Ce nonobstant, l’analogie avec le régime applicable aux conditions générales ne paraît pas avoir de portée propre. En particulier, à notre avis, la renonciation à des prétentions inconnues se heurte en droit suisse à des principes directement applicables, notamment l’interdiction des engagements excessifs (art. 27 al. 2 CC)502. Une application par analogie des développements entrepris en lien avec les conditions générales paraît donc superflue.

Une application par analogie de ces développements est d’autant moins justifiable que les clauses sont exemptes de référence aux prétentions inconnues.

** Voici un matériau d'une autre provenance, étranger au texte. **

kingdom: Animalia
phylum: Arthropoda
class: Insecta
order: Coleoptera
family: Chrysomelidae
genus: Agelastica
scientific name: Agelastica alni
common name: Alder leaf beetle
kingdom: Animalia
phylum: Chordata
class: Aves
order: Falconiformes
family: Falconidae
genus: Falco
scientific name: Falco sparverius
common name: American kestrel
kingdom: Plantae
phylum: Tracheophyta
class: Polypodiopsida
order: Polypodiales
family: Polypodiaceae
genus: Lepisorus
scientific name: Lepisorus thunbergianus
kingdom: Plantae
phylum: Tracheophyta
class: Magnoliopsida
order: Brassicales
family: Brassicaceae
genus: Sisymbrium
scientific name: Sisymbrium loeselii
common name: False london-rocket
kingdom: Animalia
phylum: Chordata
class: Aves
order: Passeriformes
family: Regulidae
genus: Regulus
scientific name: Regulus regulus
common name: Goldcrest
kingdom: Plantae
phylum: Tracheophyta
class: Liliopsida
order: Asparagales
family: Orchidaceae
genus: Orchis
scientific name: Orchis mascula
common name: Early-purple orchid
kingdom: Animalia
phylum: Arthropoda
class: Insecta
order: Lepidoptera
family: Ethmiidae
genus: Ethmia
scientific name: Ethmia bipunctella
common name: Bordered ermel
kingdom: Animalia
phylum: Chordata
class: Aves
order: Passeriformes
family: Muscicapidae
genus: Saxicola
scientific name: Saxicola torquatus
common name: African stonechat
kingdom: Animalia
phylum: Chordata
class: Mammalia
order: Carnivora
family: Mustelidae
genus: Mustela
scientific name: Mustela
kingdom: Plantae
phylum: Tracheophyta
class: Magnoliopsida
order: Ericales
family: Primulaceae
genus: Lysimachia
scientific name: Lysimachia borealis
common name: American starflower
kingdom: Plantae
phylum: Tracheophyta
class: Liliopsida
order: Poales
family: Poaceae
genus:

Certes, BORK retient que les clauses pour solde de tout compte sont présumées abusives en raison de leur proximité factuelle avec les clauses de forfaitisation du dommage503, qui figurent sur la liste des clauses présumées abusives du droit allemand504. Or, conclues alors que l’événement dommageable est déjà survenu et la question de l’indemnisation actualisée, elles se distinguent suffisamment des clauses de forfaitisation du dommage pour nier une présomption d’abus505. En tout état, la prémisse selon laquelle les clauses de forfaitisation du dommage sont présumées abusives n’a pas cours en Suisse506.

§ II. Quelques modalités particulières du mécanisme abdicatif

Aux réflexions générales qui précèdent s’ajoutent celles qui concernent l’adoption d’une réglementation pour solde de tout compte par voie de représentation ou cession des droits (A), ainsi que quelques considérations formelles (B).

501 Cf. N 538 ss. Toutefois : STUCKI, p. 72, qui classe ces clauses dans les clauses courantes (« gebräuchlich »).

502 Cf. N 569 ss.

503 Sur les clauses de forfaitisation du dommage : cf. N 130 ss.

504 BORK,p. 305s ; § 309 BGB ch. 5.

505 Cf. N 137 ss.

506 Le juge suisse n’est pas liée par la liste comprise dans la directive européenne 93/13 du 5 avril 1993, CHAPPUIS/MARCHAND,RCC, § 1 N 6. A fortiori, il l’est encore moins par la liste étendue établie par le législateur allemand.